La campaña de Navidad de 2025 ha vuelto a confirmar que el comercio electrónico ya no es una alternativa puntual, sino una pieza central del consumo en España. En un contexto marcado por la inflación y un consumidor cada vez más exigente, las compras online no solo han resistido, sino que han acelerado con fuerza durante las fechas clave del final de año.
Según los datos publicados por Salesforce, que analiza cada campaña navideña el comportamiento de los compradores digitales a nivel global, las ventas online en España crecieron un 23% respecto a la Navidad anterior, alcanzando un volumen total de 12.000 millones de dólares entre el 1 de noviembre y el 31 de diciembre. Una cifra que sitúa al mercado español muy por encima de la media internacional.
A escala global, el comercio electrónico creció un 7% durante el mismo periodo y alcanzó unos ingresos récord de 1,29 billones de dólares. Sin embargo, el ritmo español destaca de forma clara frente a otros grandes mercados europeos como Francia y Alemania, ambos con un crecimiento del 11%, o Italia, con un 10%.
Este crecimiento no se explica solo por un mayor volumen de compras. El tráfico hacia las plataformas de ecommerce en España aumentó un 19% interanual, lo que refleja una mayor actividad y presencia de los consumidores en los canales digitales. Además, el precio medio de venta de los productos online subió un 10%, una señal de que los compradores no solo adquirieron más artículos, sino que también optaron por productos de mayor valor.
Pese a este incremento, el nivel de descuentos ofrecido por los comercios se mantuvo estable en el 14%, el mismo porcentaje que el año anterior. Un dato que sugiere una mayor disposición del consumidor a comprar incluso con rebajas moderadas, priorizando la conveniencia, la disponibilidad y la experiencia de compra.
Uno de los factores que más peso ha tenido en esta campaña navideña ha sido el uso creciente de tecnologías basadas en inteligencia artificial. Según el informe de Salesforce, la IA y los agentes inteligentes generaron el 20% de todas las ventas minoristas a nivel global, lo que se traduce en 262.000 millones de dólares en ingresos durante la Navidad de 2025.
Las recomendaciones personalizadas, la automatización de procesos y la mejora en la interacción con los clientes han sido claves para impulsar este crecimiento. De hecho, el uso de herramientas basadas en IA no solo ha influido en la compra, sino también en la forma en la que los consumidores buscan y comparan productos.
Durante esta campaña se ha producido, además, un cambio relevante en los hábitos de búsqueda. El tráfico procedente de canales impulsados por IA de terceros, como ChatGPT o Perplexity, se duplicó respecto al año anterior. Aunque estos canales aún representan una parte minoritaria del total, atraen a usuarios con una intención de compra especialmente alta.
Los datos muestran que los consumidores que llegaron a los comercios online a través de estas búsquedas con IA convirtieron en ventas hasta nueve veces más que aquellos que accedieron desde redes sociales. Una diferencia que empieza a dibujar un nuevo escenario para el descubrimiento de productos en el entorno digital.
El impacto de la inteligencia artificial también se ha dejado notar en la atención al cliente, uno de los grandes retos durante las campañas de alto volumen. Las empresas que han implementado agentes propios de IA han registrado mejores resultados tanto en eficiencia como en crecimiento.
Según Salesforce, los comercios que utilizan agentes inteligentes propios lograron un crecimiento un 59% superior al de aquellos que no los incorporaron. En términos de ventas, esto se tradujo en un aumento medio interanual del 6,2%, frente al 3,9% de las empresas sin este tipo de soluciones.

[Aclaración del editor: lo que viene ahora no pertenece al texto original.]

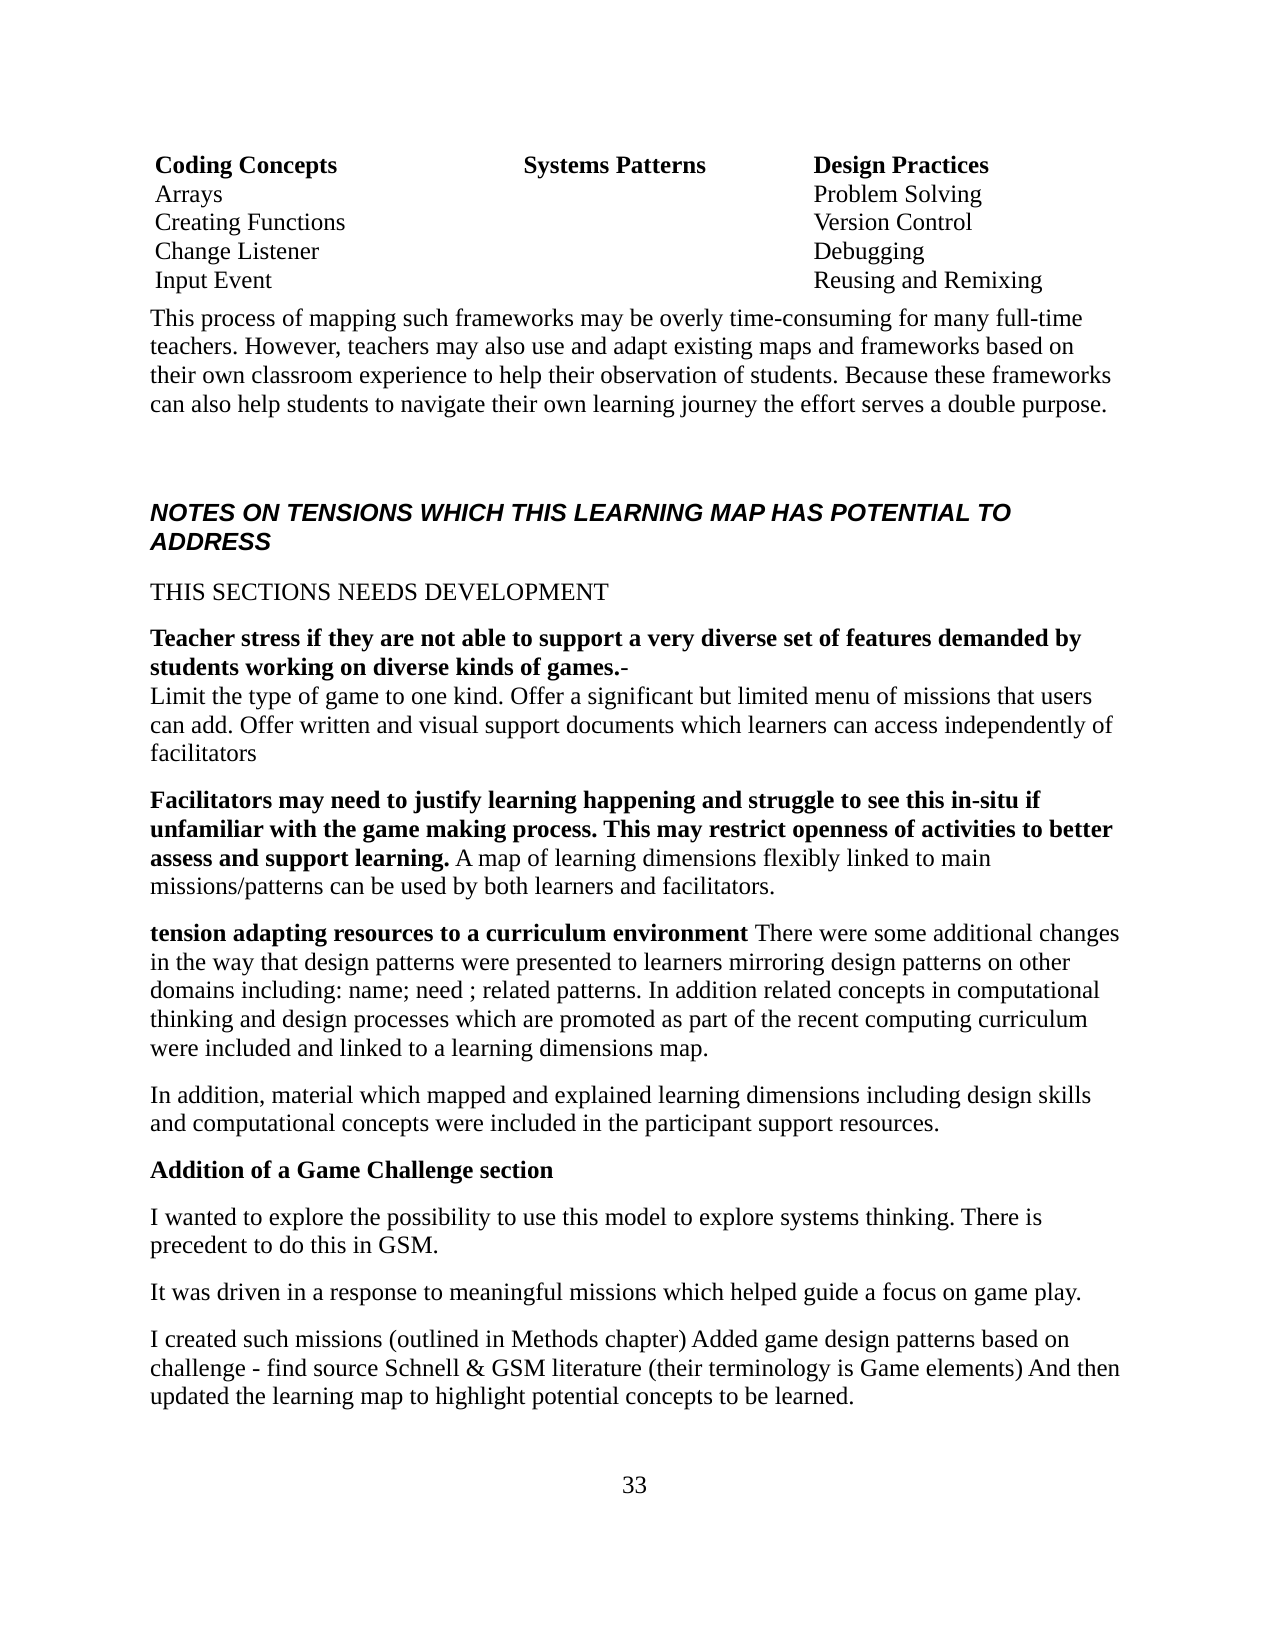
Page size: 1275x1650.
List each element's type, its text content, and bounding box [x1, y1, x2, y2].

text Facilitators may need to justify learning happening and struggle to see this in-situ if unfamiliar with the game making process. This may restrict openness of activities to better assess and support learning. A map of learning dimensions flexibly linked to main missions/patterns can be used by both learners and facilitators. [150, 785, 1125, 900]
table_cell Problem Solving [809, 179, 1125, 207]
table_cell [519, 236, 809, 265]
table_header Systems Patterns [519, 150, 809, 179]
table_header Coding Concepts [150, 150, 519, 179]
text It was driven in a response to meaningful missions which helped guide a focus on game play. [150, 1277, 1125, 1306]
table_cell [519, 208, 809, 236]
text Teacher stress if they are not able to support a very diverse set of features demanded by students working on diverse kinds of games.- Limit the type of game to one kind. Offer a significant but limited menu of missions that users can add. Offer written and visual support documents which learners can access independently of facilitators [150, 623, 1125, 767]
table_cell Input Event [150, 265, 519, 294]
text I created such missions (outlined in Methods chapter) Added game design patterns based on challenge - find source Schnell & GSM literature (their terminology is Game elements) And then updated the learning map to highlight potential concepts to be learned. [150, 1324, 1125, 1410]
text This process of mapping such frameworks may be overly time-consuming for many full-time teachers. However, teachers may also use and adapt existing maps and frameworks based on their own classroom experience to help their observation of students. Because these frameworks can also help students to navigate their own learning journey the effort serves a double purpose. [150, 303, 1125, 418]
text Addition of a Game Challenge section [150, 1155, 1125, 1184]
table_cell [519, 179, 809, 207]
subtitle NOTES ON TENSIONS WHICH THIS LEARNING MAP HAS POTENTIAL TO ADDRESS [150, 498, 1125, 555]
table_cell Creating Functions [150, 208, 519, 236]
text I wanted to explore the possibility to use this model to explore systems thinking. There is precedent to do this in GSM. [150, 1202, 1125, 1259]
table_cell Debugging [809, 236, 1125, 265]
table_cell [519, 265, 809, 294]
text THIS SECTIONS NEEDS DEVELOPMENT [150, 577, 1125, 606]
table_cell Reusing and Remixing [809, 265, 1125, 294]
text In addition, material which mapped and explained learning dimensions including design skills and computational concepts were included in the participant support resources. [150, 1080, 1125, 1137]
table_cell Arrays [150, 179, 519, 207]
table_cell Change Listener [150, 236, 519, 265]
table_cell Version Control [809, 208, 1125, 236]
text tension adapting resources to a curriculum environment There were some additional changes in the way that design patterns were presented to learners mirroring design patterns on other domains including: name; need ; related patterns. In addition related concepts in computational thinking and design processes which are promoted as part of the recent computing curriculum were included and linked to a learning dimensions map. [150, 918, 1125, 1062]
table_header Design Practices [809, 150, 1125, 179]
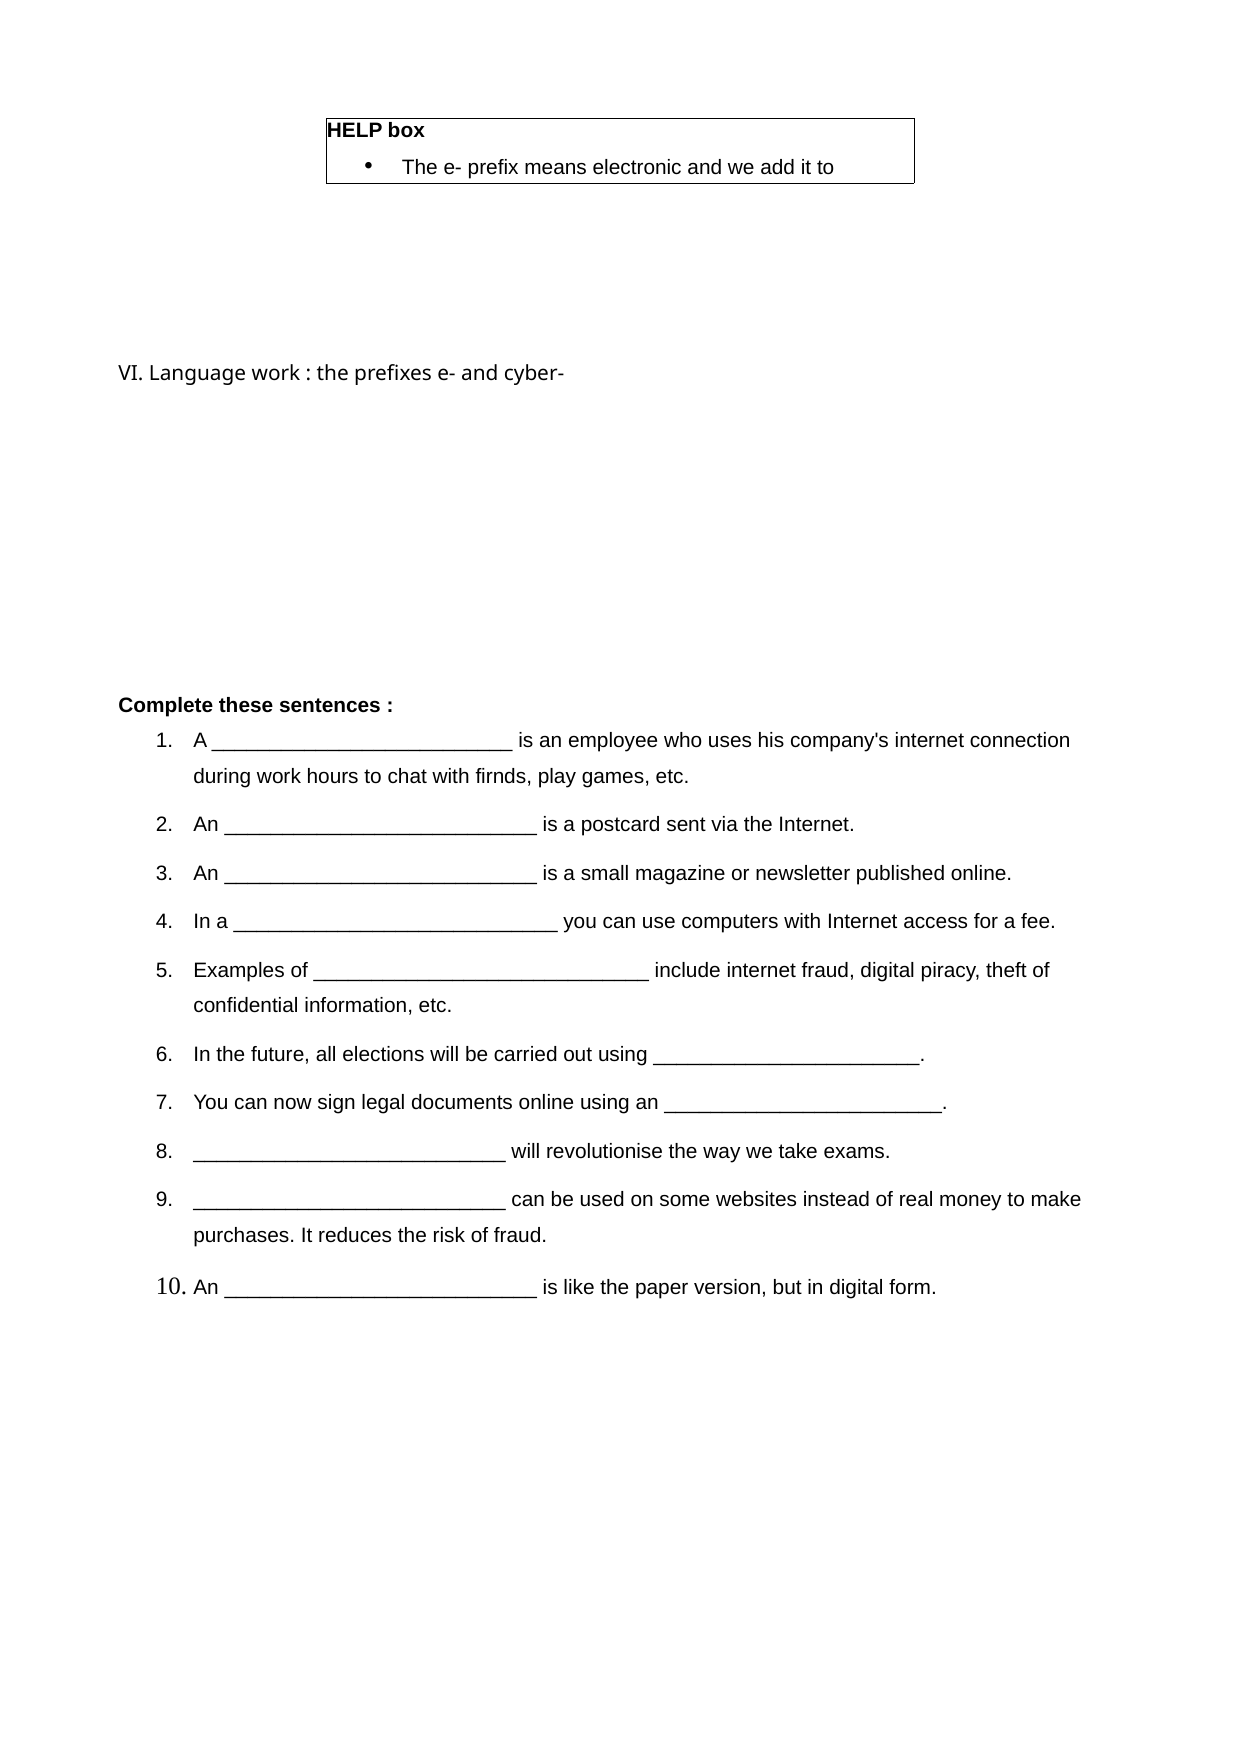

Durante el mes de diciembre, las conversaciones de atención al cliente gestionadas por IA aumentaron un 66% respecto a noviembre, mientras que en la semana de Navidad crecieron un 12% interanual. Además de resolver consultas, estos agentes asumieron tareas directas en nombre de los clientes, como cambios de dirección o gestión de devoluciones, con un incremento del 142% en este tipo de acciones frente a los dos meses anteriores.
En conjunto, los datos de la campaña navideña de 2025 reflejan un comercio electrónico cada vez más maduro, en el que la tecnología no solo impulsa las ventas, sino que redefine la relación entre marcas y consumidores. La combinación de mayor tráfico, mayor gasto medio y una adopción creciente de soluciones basadas en inteligencia artificial apunta a un modelo de consumo más eficiente, personalizado y automatizado, que seguirá marcando el ritmo del sector en los próximos años.